The only bit that's even vaguely interesting, if you're _desperate_ to
find something exciting in it, is the fact that I hid the broken
_syscallX macros from asm-*/unistd.h inside #ifdef __KERNEL__. They're
broken for 64-bit syscall arguments on architectures like MIPS, they
were even broken for PIC code on i386. Not only were they broken, but
also the kernel headers are _not_ a library of random crap for userspace
to use. Glibc doesn't use them, klibc doesn't use them, and dietlibc
folks were working on not using them last time I checked.
git-hdrinstall is just the 'make headers_install' thing, based on an
original implementation by Arnd Bergmann. It takes the set of headers
which are at all suitable for userspace and exports them with unifdef.

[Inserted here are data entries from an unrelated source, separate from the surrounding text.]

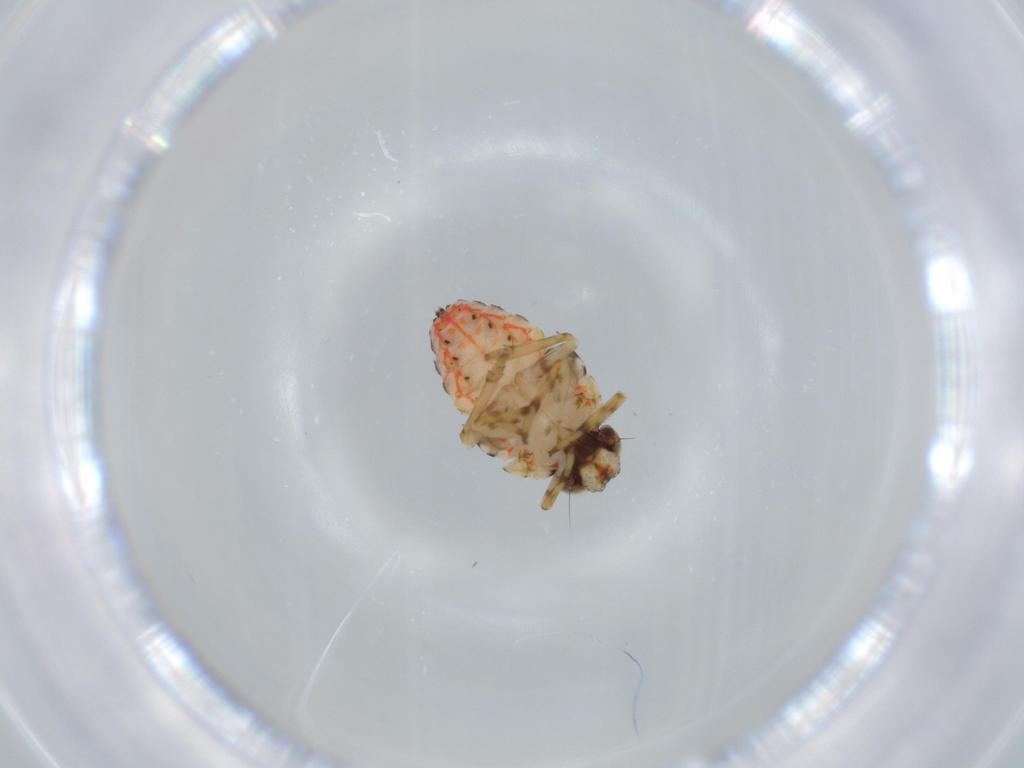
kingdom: Animalia
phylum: Arthropoda
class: Insecta
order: Hemiptera
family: Issidae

The idea is that distributions can have a _consistent_ set of headers to
build stuff like glibc and system tools against, rather than the horrid
mess we have now. Those files can also be diffed from one release to the
next, and we have a decent chance of actually _seeing_ what changed,
without all the noise. Having done that diff on my last few updates, it
does actually seem to work like that in practice.
> That being said, it's relatively costly to carry such extensive patches
> in -mm for long periods, so I'd ask Linus and the distro people to work
> out what we want to do here promptly, please.
The result of this is already shipping in Fedora rawhide, and it's a
godsend. I haven't heard much from the relevant package maintainers in
other distros recently, but they were generally in agreement last time I
heard. There's not a lot of 'working out' to be done -- we just need
Linus to take it.
Btw, no mention of the rbtree shrinkage. I plan to send that Linuswards
as soon as 2.6.17 is out too, OK? And the mtd tree too but that's just a
normal maintainer tree so I _expected_ you to omit that.